Bosco Cecilia, Wong Chloe, Garmo Hans, Crawley Danielle, Holmberg Lars, Hammar Niklas, Adolfsson Jan, Stattin Pär, Van Hemelrijck Mieke
School of Cancer and Pharmaceutical Sciences, Translational Oncology and Urology Research, King's College London, London, UK.
Regional Cancer Centre, Uppsala University, Uppsala, Sweden.
BJU Int. 2018 Feb;121(2):260-267. doi: 10.1111/bju.14023. Epub 2017 Oct 17.
To evaluate whether drugs for metabolic conditions influence prostate cancer-specific mortality in men starting gonadotrophin-releasing hormone (GnRH) agonists, as it is unclear whether metabolic syndrome and its related drugs is affecting treatment response in men with prostate cancer on GnRH agonists.
We selected all men receiving GnRH agonists as primary treatment in the Prostate Cancer data Base Sweden (PCBaSe) (n = 9267). Use of drugs for metabolic conditions (i.e. anti-diabetes, anti-dyslipidaemia, and antihypertension) in relation to all-cause, cardiovascular disease (CVD), and prostate cancer-specific death were studied using multivariate Cox proportional hazard and Fine and Gray competing regression models.
In all, 6322 (68%) men used at least one drug for a metabolic condition at GnRH agonist initiation: 46% on antihypertensive drugs only, 32% on drugs for dyslipidaemia and hypertension, and ~10% on drugs for more than two metabolic conditions.

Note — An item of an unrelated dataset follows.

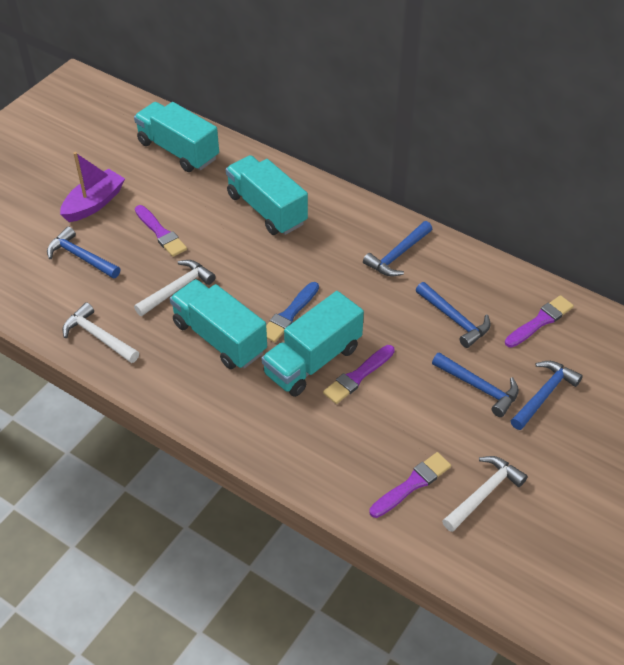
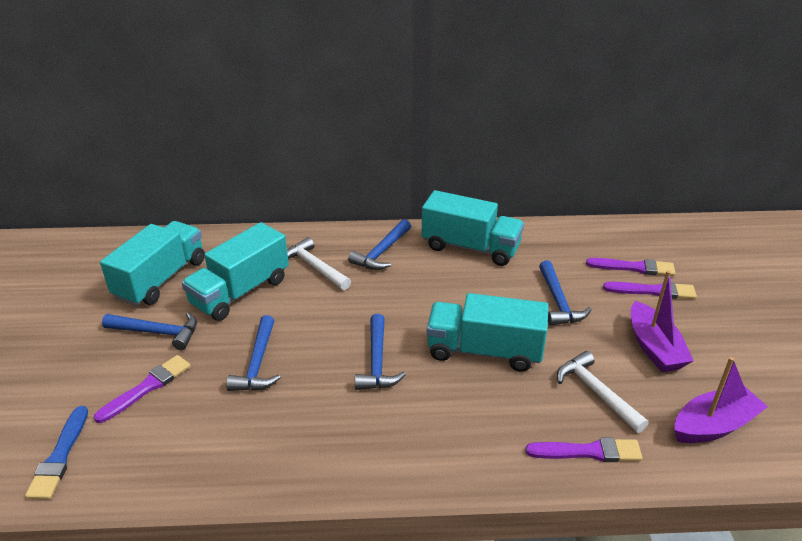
purple boat: 1 -> 2
white hammer: 3 -> 2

Cox models indicated a weak increased risk of prostate cancer death in men who were on drugs for hypertension only (hazard ratio [HR] 1.12, 95% confidence interval [CI] 1.03-1.23) or drugs for hyperglycaemia (HR 1.19, 95% CI 1.06-1.35) at GnRH agonist initiation. However, upon taking into account competing risk from CVD death, none of the drugs for metabolic conditions were associated with an increased risk of prostate cancer death.

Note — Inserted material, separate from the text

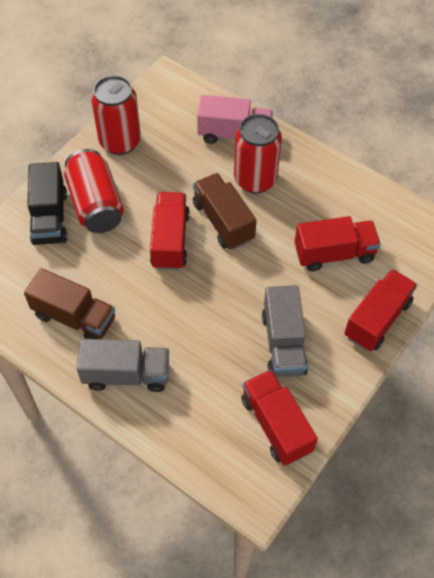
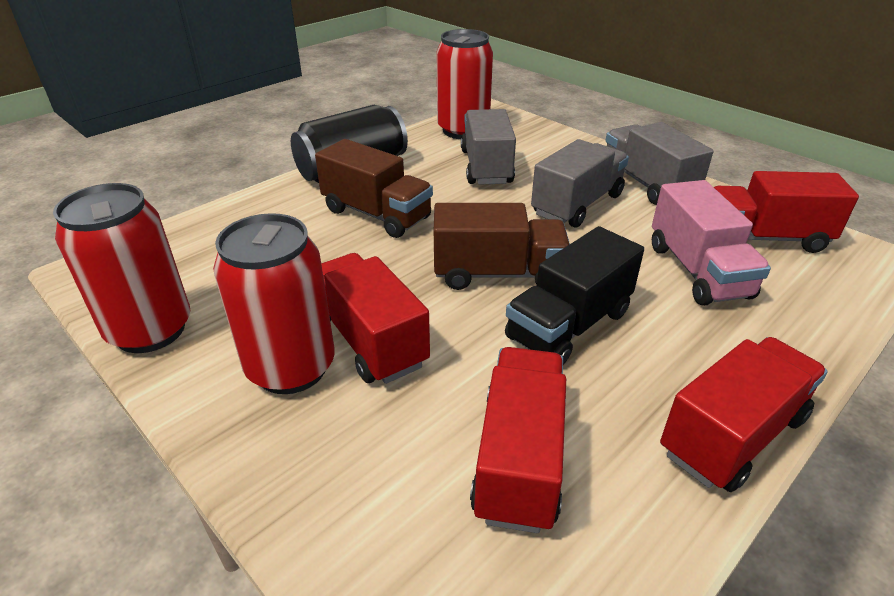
black can: 0 -> 1
grey truck: 2 -> 3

We did not find evidence for a better or worse response to GnRH agonists in men with prostate cancer who were also on drugs for hypertension, dyslipidaemia, or hyperglycaemia.
评估用于代谢性疾病的药物是否会影响开始使用促性腺激素释放激素(GnRH)激动剂的男性的前列腺癌特异性死亡率,因为尚不清楚代谢综合征及其相关药物是否会影响接受GnRH激动剂治疗的前列腺癌男性的治疗反应。
我们在瑞典前列腺癌数据库(PCBaSe)中选择了所有接受GnRH激动剂作为主要治疗的男性(n = 9267)。使用多变量Cox比例风险模型和Fine and Gray竞争回归模型研究了用于代谢性疾病的药物(即抗糖尿病药、抗血脂异常药和抗高血压药)与全因死亡、心血管疾病(CVD)和前列腺癌特异性死亡之间的关系。
总共有6322名(68%)男性在开始使用GnRH激动剂时使用了至少一种用于代谢性疾病的药物:仅使用抗高血压药物的占46%,使用血脂异常和高血压药物的占32%,使用两种以上代谢性疾病药物的约占10%。Cox模型表明,在开始使用GnRH激动剂时仅使用抗高血压药物(风险比[HR] 1.12,95%置信区间[CI] 1.03 - 1.23)或高血糖药物(HR 1.19,95% CI )的男性中,前列腺癌死亡风险略有增加。然而,在考虑到CVD死亡的竞争风险后,没有一种用于代谢性疾病的药物与前列腺癌死亡风险增加相关。
我们没有发现证据表明,同时使用抗高血压药、抗血脂异常药或高血糖药的前列腺癌男性对GnRH激动剂的反应更好或更差。